The trouble is, Tom Hawkins has never been good at following rules – even simple ones. And the recent grisly murder of a debtor, Captain Roberts, has brought further terror to the gaol. While the Captain’s beautiful widow cries for justice, the finger of suspicion points only one way: to the sly, enigmatic figure of Samuel Fleet.
Some call Fleet a devil, a man to avoid at all costs. But Tom Hawkins is sharing his cell. Soon, Tom’s choice is clear: get to the truth of the murder – or be the next to die.
A twisting mystery, a dazzling evocation of early 18th Century London, THE DEVIL IN THE MARSHALSEA is a thrilling debut novel full of intrigue and suspense.

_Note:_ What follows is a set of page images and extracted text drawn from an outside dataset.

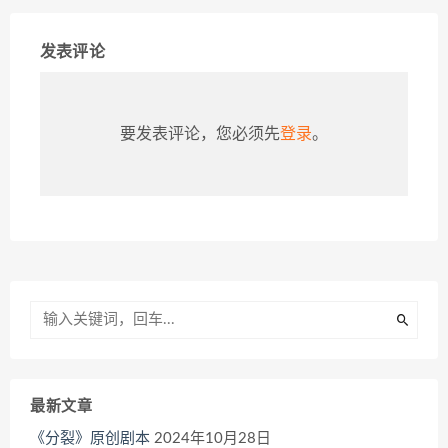
发表评论
要发表评论，您必须先
登录
。
最新文章
《分裂》原创剧本
2024年10月28日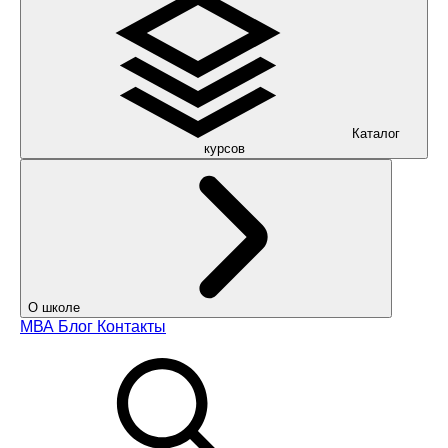
Каталог
курсов
О школе
МВА
Блог
Контакты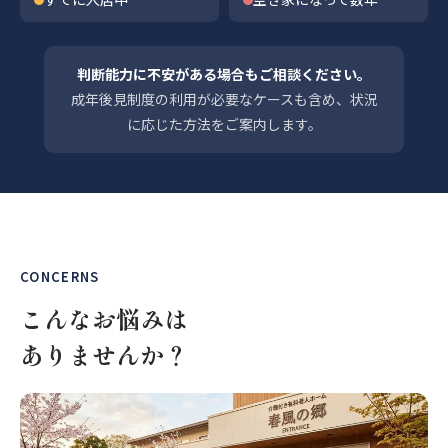
判断能力に不安がある場合もご相談ください。
成年後見制度の利用が必要なケースも含め、状況
に応じた方法をご案内します。
CONCERNS
こんなお悩みは
ありませんか？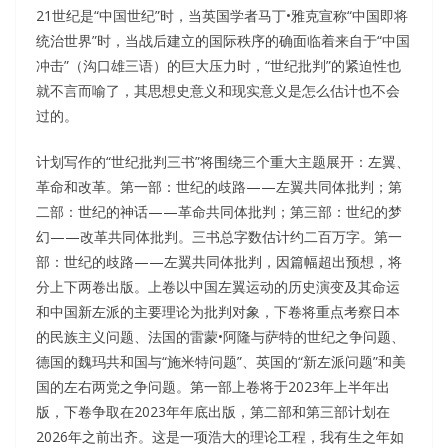
21世纪是“中国世纪”时，当英国学者马丁•雅克宣称“中国即将
统治世界”时，当战后建立的国际秩序的确面临着来自于“中国
冲击”（沟口雄三语）的巨大压力时，“世纪批判”的紧迫性也
就不言而喻了，其思想史意义和现实意义是怎么估计也不会
过的。
计划写作的“世纪批判三书”将围绕三个重大主题展开：左翼、
革命和改革。第一部：世纪的歧路——左翼共同体批判；第
二部：世纪的神话——革命共同体批判；第三部：世纪的梦
幻——改革共同体批判。三书总字数估计约二百万字。第一
部：世纪的歧路——左翼共同体批判，因篇幅超出预想，将
分上下两卷出版。上卷以中国左翼运动的历史演变及其命运
和中国新左派的主要理论为批判对象，下卷将重点考察日本
的民族主义问题、法国的雷蒙•阿隆与萨特的世纪之争问题、
德国的魏玛共和国与“施米特问题”、英国的“新左派问题”和美
国的左右两党之争问题。第一部上卷将于2023年上半年出
版，下卷争取在2023年年底出版，第二部和第三部计划在
2026年之前出齐。这是一项浩大的理论工程，我有生之年如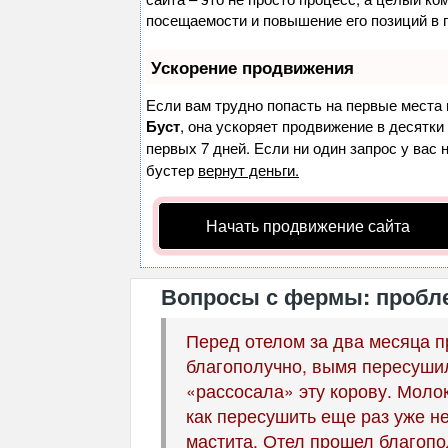
посещаемости и повышение его позиций в 
Ускорение продвижения
Если вам трудно попасть на первые места 
Буст
, она ускоряет продвижение в десятки
первых 7 дней. Если ни один запрос у вас 
бустер
вернут деньги.
Начать продвижение сайта
Вопросы с фермы: пробле
Перед отелом за два месяца п
благополучно, вымя пересушил
«рассосала» эту корову. Молок
как пересушить еще раз уже н
мастита. Отел прошел благопо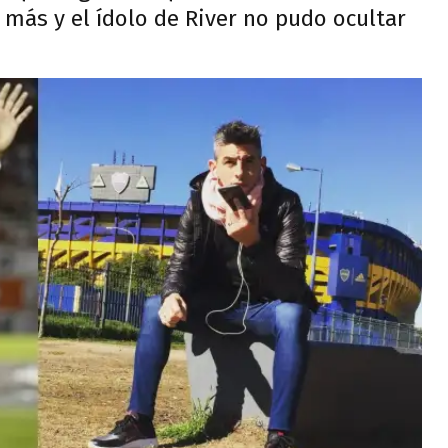
 más y el ídolo de River no pudo ocultar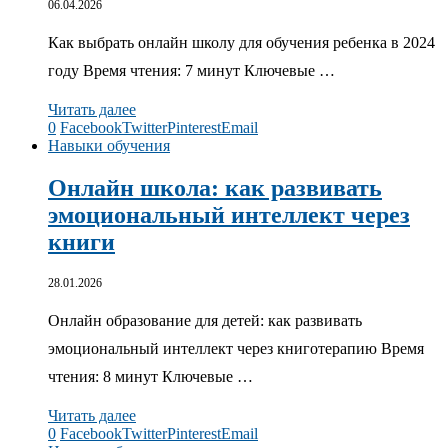
06.04.2026
Как выбрать онлайн школу для обучения ребенка в 2024
году Время чтения: 7 минут Ключевые …
Читать далее
0
Facebook
Twitter
Pinterest
Email
Навыки обучения
Онлайн школа: как развивать
эмоциональный интеллект через
книги
28.01.2026
Онлайн образование для детей: как развивать
эмоциональный интеллект через книготерапию Время
чтения: 8 минут Ключевые …
Читать далее
0
Facebook
Twitter
Pinterest
Email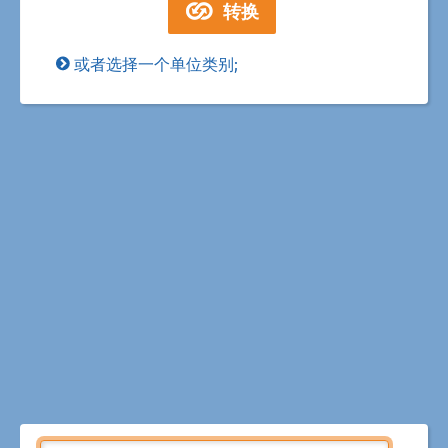
或者选择一个单位类别;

For Joanna, Justine and Victoria, with thanks
Opening quotes are by Daniel Defoe and John Granto, circa 1728/1729.
Marshalsea prison: John Constable 1703
Opening of the prologue: They came for him at midnight. There was no warning, no time to reach for the dagger hidden beneath his pillow. They had moved as silently as ghosts, crossing prison yard and stealing up the dank, narrow, staircase while he slept on, oblivious.
This has been marked up as Tom Hawkins #1. We gather from the front of this book, in the historical notes, that this story is set in the autumn of 1727 where the country is waiting for George II to be crowned. The debtors’ prisons are full to the gunwales with those who had their finances burst in the pricking of the South Sea Bubble.
Never, well hardly ever, have I been so enthralled at the circumstances at the end of a novel as with this: the potential for books about books and bookshops is staggeringly enticing for future numbers in this series. A great read this.
The South Sea Bubble by William Hogarth. 400 years of bubbles. The same pattern of bubbles and busts has been repeated many times in capitalist history.
Was the South Sea Shares Fiasco before or after Tulipmania, I shall have to check, however given the propensity at any one time for extraordinary popular delusion and the ever present madness of crowds, expect a bubble.